I live in an shuttered mill town; the mill closed nearly 40 years ago. Many of the places my children explored while growing up were forbidden relics. They would creep up the rotting stairs of the county’s first cinema, no bigger than many home theatres, to view the still-open projectionist’s log. They would hunt snakes and crawfish under the old general store. They even made excursions into the old mill itself, until it burned sown in a succession of surprisingly large fires. Those fires were probably the dire consequence f misguided environmental policy—of which I may write on another day.

There is another old relic at the heart of town, one that the state and its rational engineers tried to destroy: the old bridge. The old bridge was built in the 20’s, when Bynum was the end of the paved road. A cement roadbed still extrudes from the north end of the bridge up to the second general store where it ends in blacktop.

When 15-501 was paved, it swerved to miss the town, crossing the Haw River just upstream. Some old timers claim they avoided the town so folks could drive from Chapel Hill to Pittsboro without being shot at. That was a lucky break, because it preserved a quiet community and the one lane bridge crossing the river by the old mill.
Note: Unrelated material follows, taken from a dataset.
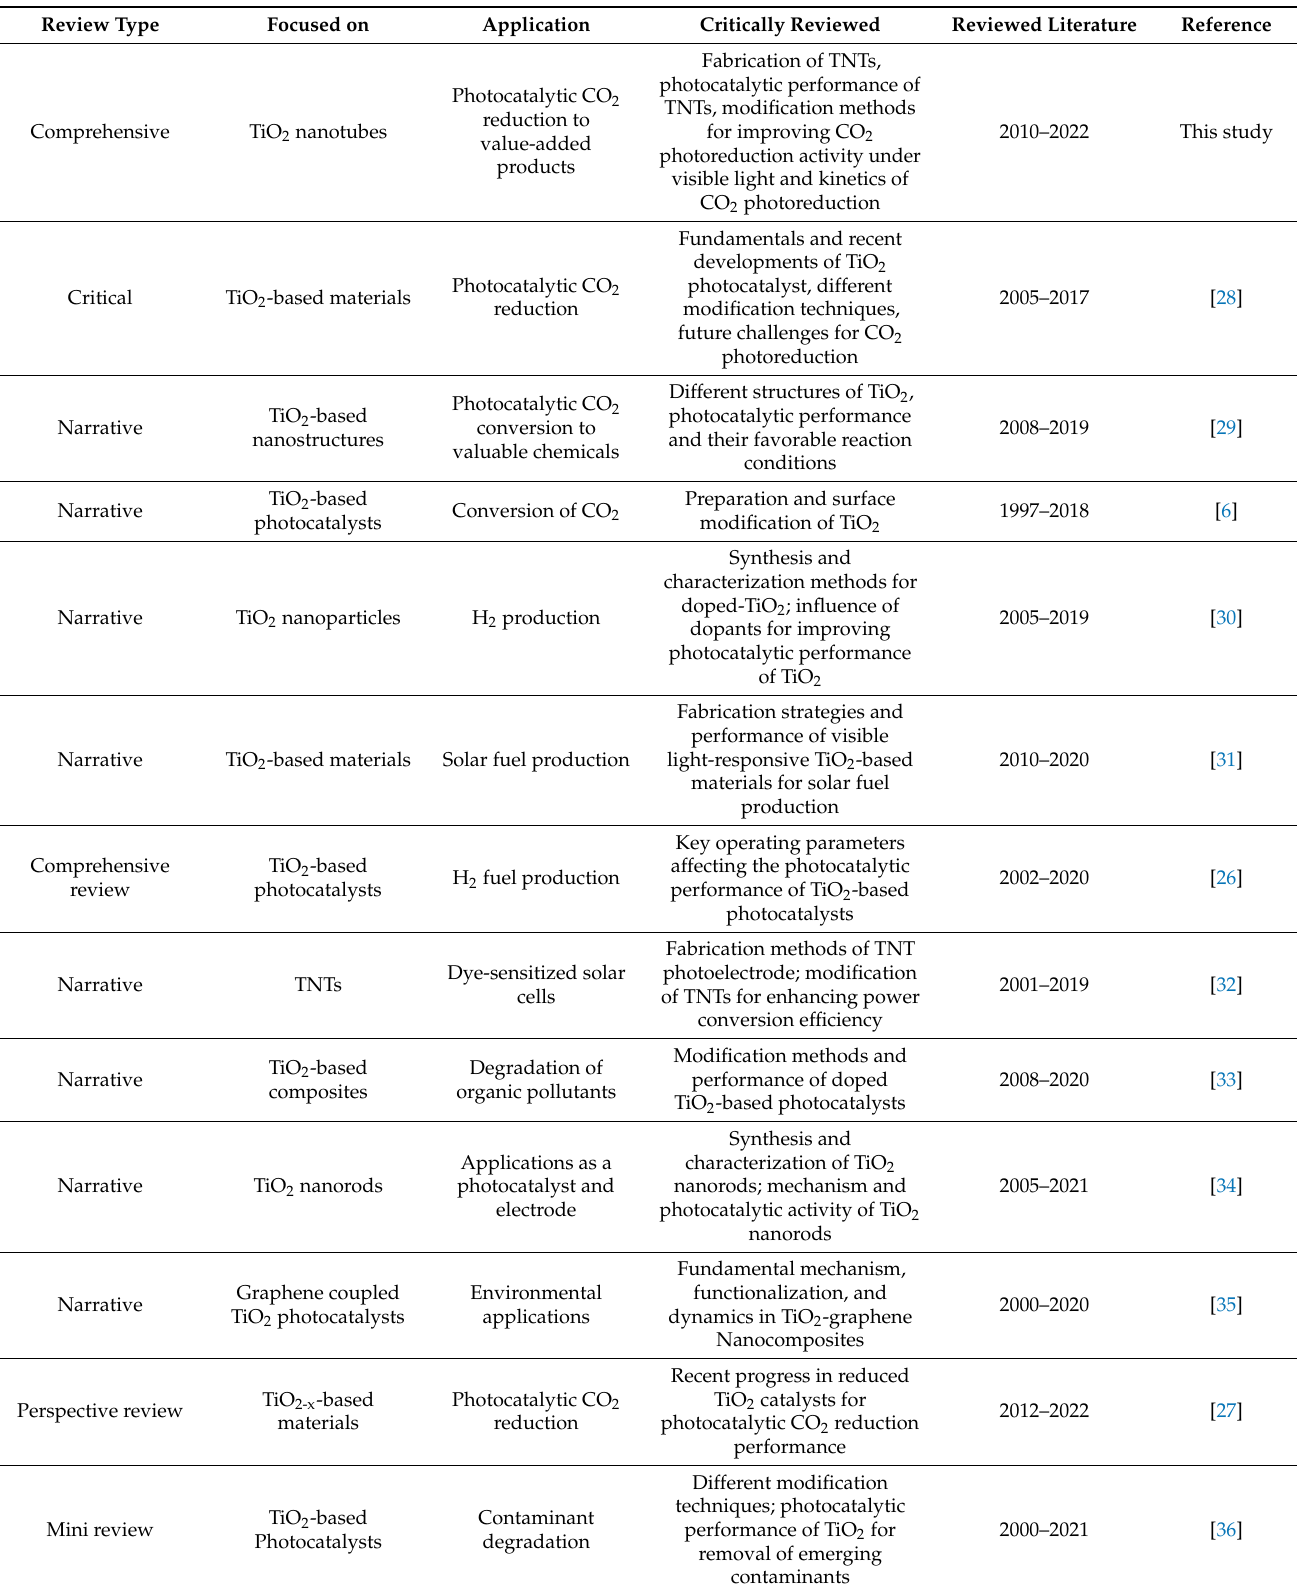
Table 1. Comparative summary of reviewed articles on different structures and composites of TiO 2 for variety of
When the State was planning to make 15-501 a divided highway, they first scheduled the old bridge for destruction. Tear it down, make it bigger, and folks can drive through the town during the highway construction. This, of course, would years later still encourage impatient folk to speed through town to get past a slow school bus on the highway. The free-ranging flash crowds of dogs that characterize Bynum would have been quickly culled. So the unincorporated town protested, eventually successfully

In a fit of petulance, the State next announced that they would tear the old bridge town, cutting the town in two. Not up to standards. One lane bridges are outmoded—you might have to wait on one end for the other driver to cross. Finally, after more protest, the State relented, but still insisted on blocking each end to prevent traffic crossing.
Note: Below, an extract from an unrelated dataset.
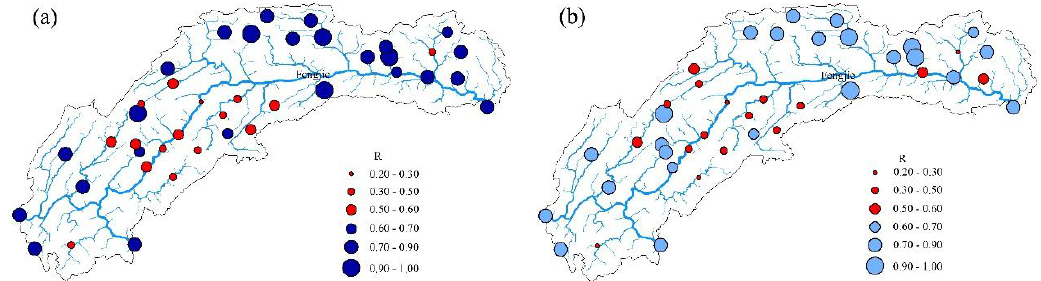
Figure 3. Time series correlation coefficient (( a ) annual precipitation; ( b ) flood season precipitation). The multi-year average annual precipitation of 41 sites is 1110.54 mm, and the corresponding TRMM multi-year average annual precipitation is 1270.54 mm, the overall value being 14.40% higher than the measured value. The multi-year average annual precipitation of 41 sites is 851.88 mm in the flood season, and the corresponding TRMM multi-year average annual precipitation is 963.60 mm, the overall value being 13.11% higher than the measured value. The relative error ( RE ) of each site is shown in Figure 4.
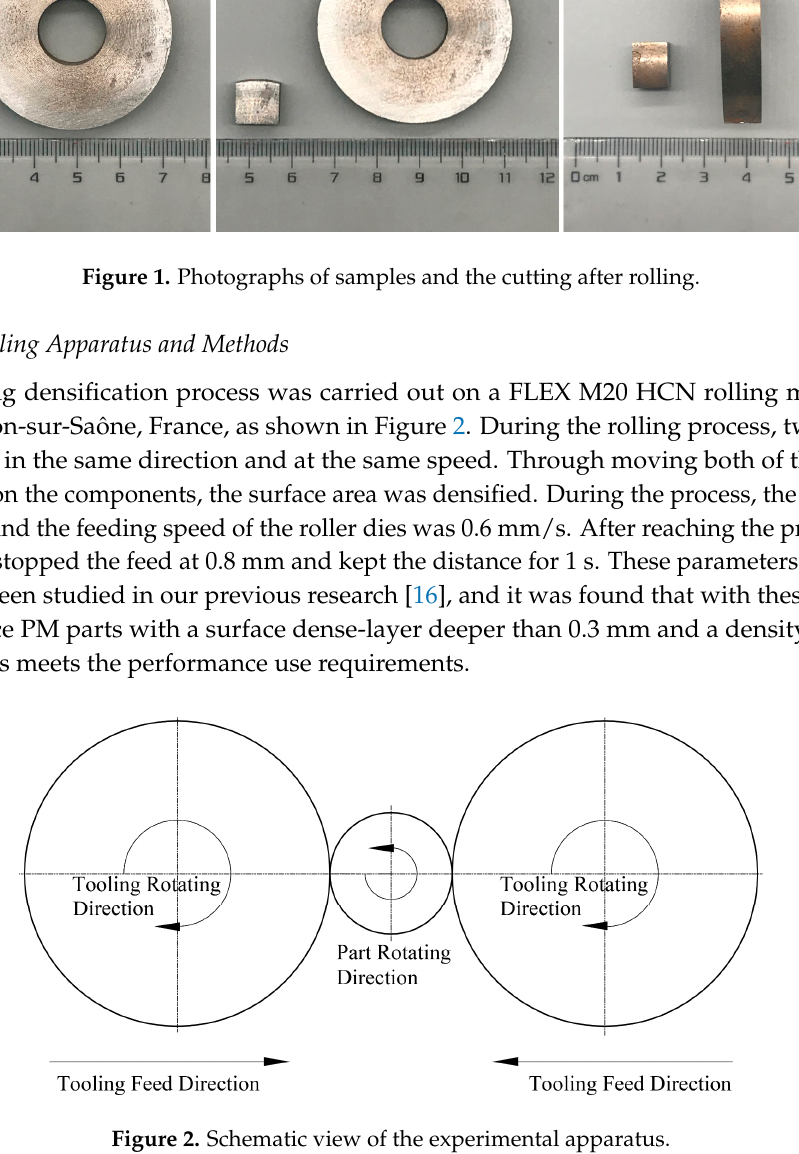
Figure 2. Schematic view of the experimental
PumpkinHappy.jpgIn central Carolina, there is a tradition of placing jack-o-lanterns on country bridges at Halloween. Higher speeds on newer roads have made that dangerous. New designs offer no ledge to place the pumpkins on. But the old Bynum Bridge, with its squared off concrete sides, can still hold and display the giant squash. Now blocked off, a virtual 1/8th of a mile walking plaza, the old bridge has become Pumpkin Display Gallery for the whole county.

Last night there must have been 80 or so carved vegetables. A few were traditional, albeit better than I ever manage. Others offered radical designs, or were carved with linoleum cutters, and awls, and who knows what to produce translucent cave drawings, and demonologies, and even nature scenes. Some were influenced by Bosch, or Durer, or the rock painting of the Anastasi, or the folk art of the Mexican Day of the Dead. There was even a small can of pumpkin pie filling with a votive candle in front.
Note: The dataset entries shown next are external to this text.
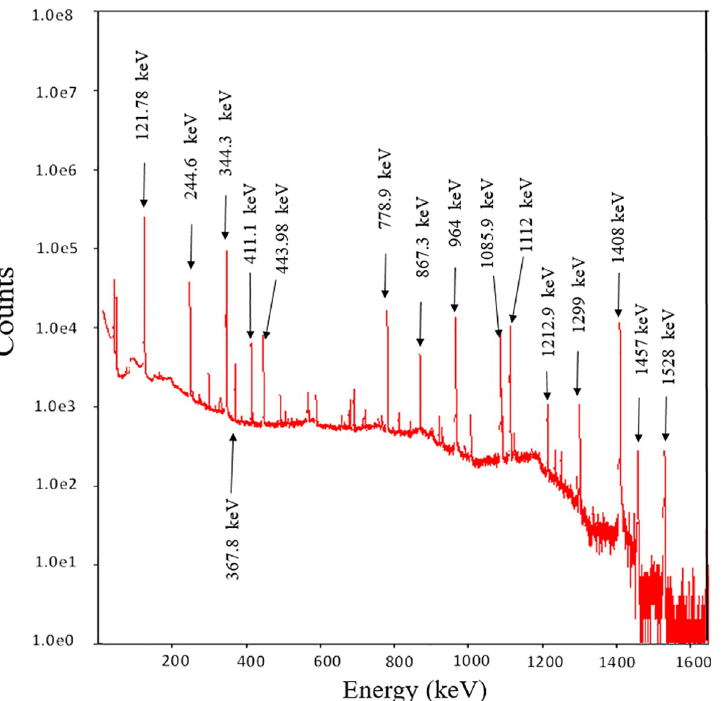
The counting efficiencies of the 238 U series for these measurement conditions was 1.1% for 214 Pb (351.8 keV) and 0.64% for 214 Bi (609.3 keV), while for the 232 Th series, they were 1.52% for 212 Pb (238.4 keV), 1.24% for 228 Ac (338.2 keV), 0.6% for 212 Bi (727 keV), 0.71% for (583 keV), 0.16% for 208 Tl (2614 keV), and 0.2% for 40 K (1460 keV). With the exception of 40 K, all gamma lines have a high branching ratio [11]. The efficiency curve (Fig 3) covers the photon energy range 121.78–1528 keV with a fitting polynomial of order 4, as given by Alnour et al.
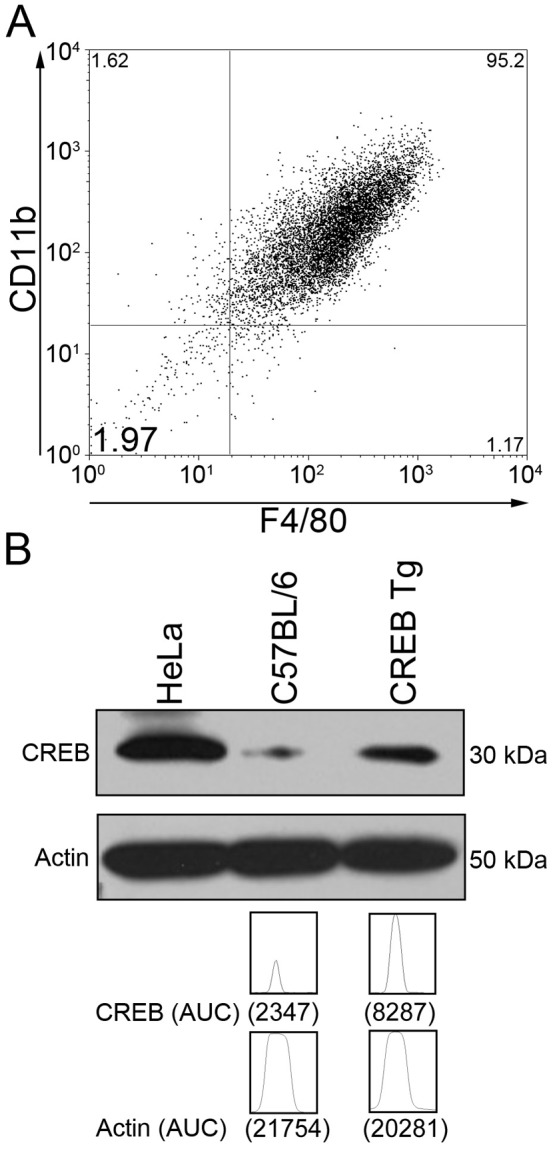
Purification of BMDMs and expression of CREB.(A) Whole bone marrow was obtained from CREB TG and WT mice. Flow cytometry was performed after staining cells for CD11b and F4/80 cell surface markers confirming 93% CD11b+/F4/80+ BMDM population. (B) Western blot analysis was performed with CREB antisera (UBI, Upstate, NY) and normalization for Actin expression (Santa Cruz Biotechnology, Santa Cruz, CA). To quantitate the band, ImageJ software was used (http://rsb.info.nih.go/ij/). CREB TG mice BMDMs had 4-fold greater CREB expression than WT mice.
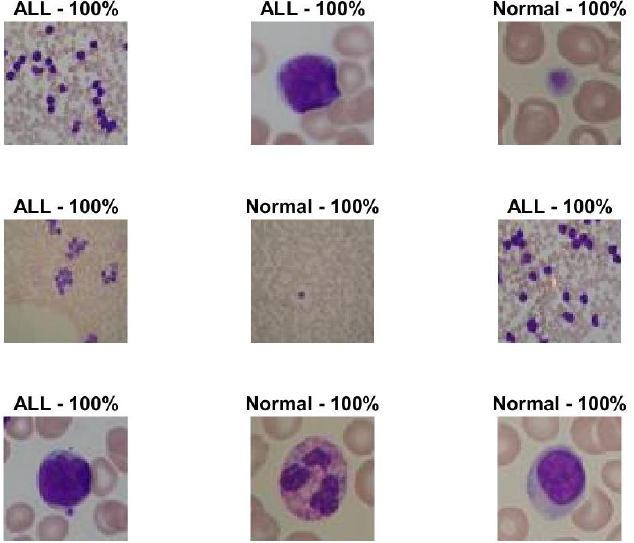
Figure 8. Sample test images along with their predicted classes and class probability. ALL denotes the diseased images.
PumpkinDemon.jpgLater in the evening, two nameless individuals began drumming at the end of the bridge. There were wearing costumes with a line of glow-sticks sewn down each limb, making a read stick figure, and a blue stick figure that danced, and drummed, in the dark. When their performance was over, they vanished into the dark. Their performance made a fine end to the evening.

It was a triumph of local good will and creativity over the single purpose engineering of the Department of Transportation. Halloween evening was just one other experience of what makes Bynum a special place to live and raise a family.